There are two performances that stand out from the film. The first is that of Henry Fonda whose Tom Joad, a paroled murderer who returns home to find his family has been forced to move away, generally comes off as a strong central character. The main problem with Fonda’s performance is that in the first 30 minutes, he seems far too worldly and wealthy to be playing Tom Joad. As the film goes on, that presence quietly shifts into the character, but often I was reminded that I was watching Fonda give a performance, not watching Fonda as Tom Joad. And while the rest of the actors are good enough and John Carradine is the best of them, they don’t hold up well against Darwell or Fonda.

The second performance of import is that of Jane Darwell who plays Ma Joad, the film’s emotional core. Through her, you can see all the hope and desperation of the family. You witness the conviction, the passion and the sorrow and you’re almost convinced this could have been your mother. However, there are so many scenes where John Ford brings us in close-up of Darwell who lets her two decades of silent work mar her facial expressions with overwrought sentimentality. These scenes are thankfully few and are more than made up for in her lonely scene sitting in front of a mirror next to the woodfire stove. As she’s perusing her memories attempting to choose what she can throw away and what she should keep, she finds a pair of earrings that remind her of how things used to be. It’s perhaps one of the single most powerful scenes I’ve seen on film and reminds me of the lonely telephone chat in Make Way for Tomorrow.

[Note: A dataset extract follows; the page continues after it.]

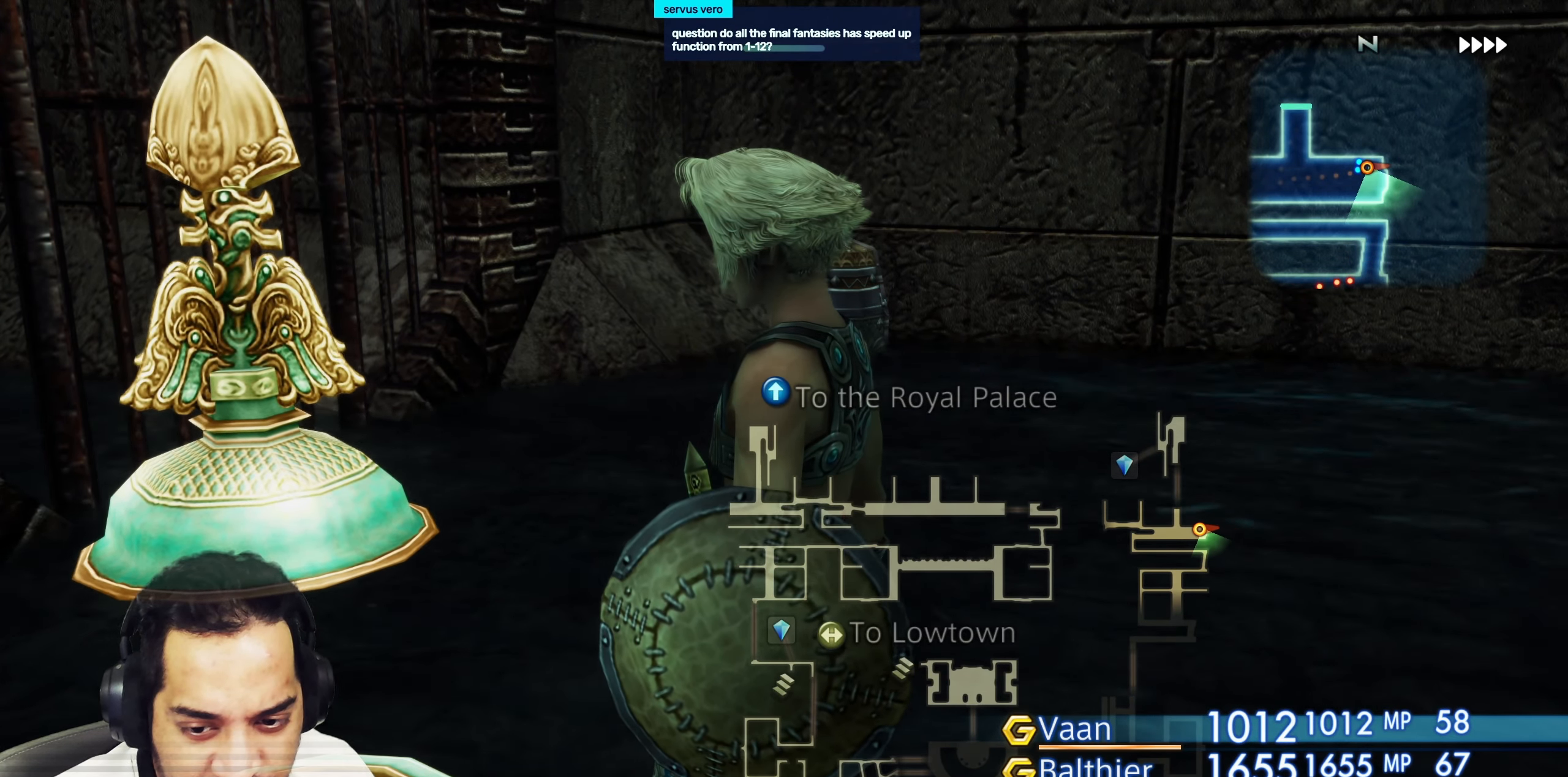
{"buttons": [], "left_stick": "center", "right_stick": "center", "events": []}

The film itself has its powerful moments and tells an important saga that, in 1940, would have been far closer to the emotional spirit of the people of the time. And while it may not have that entire impact today, there are similarities to our current financial crisis with foreclosures and high unemployment forcing desperate families to do what they have to do to survive. It’s an important lesson and, if I thought corporate executives had hearts, I’d say this should be required viewing for them, but their greed knows as little bounds today as it did to those shysters in California over-employing themselves and paying less to do so. While there are several scenes that haunt, there are several that inspire, but a few that feel a teensy bit phony.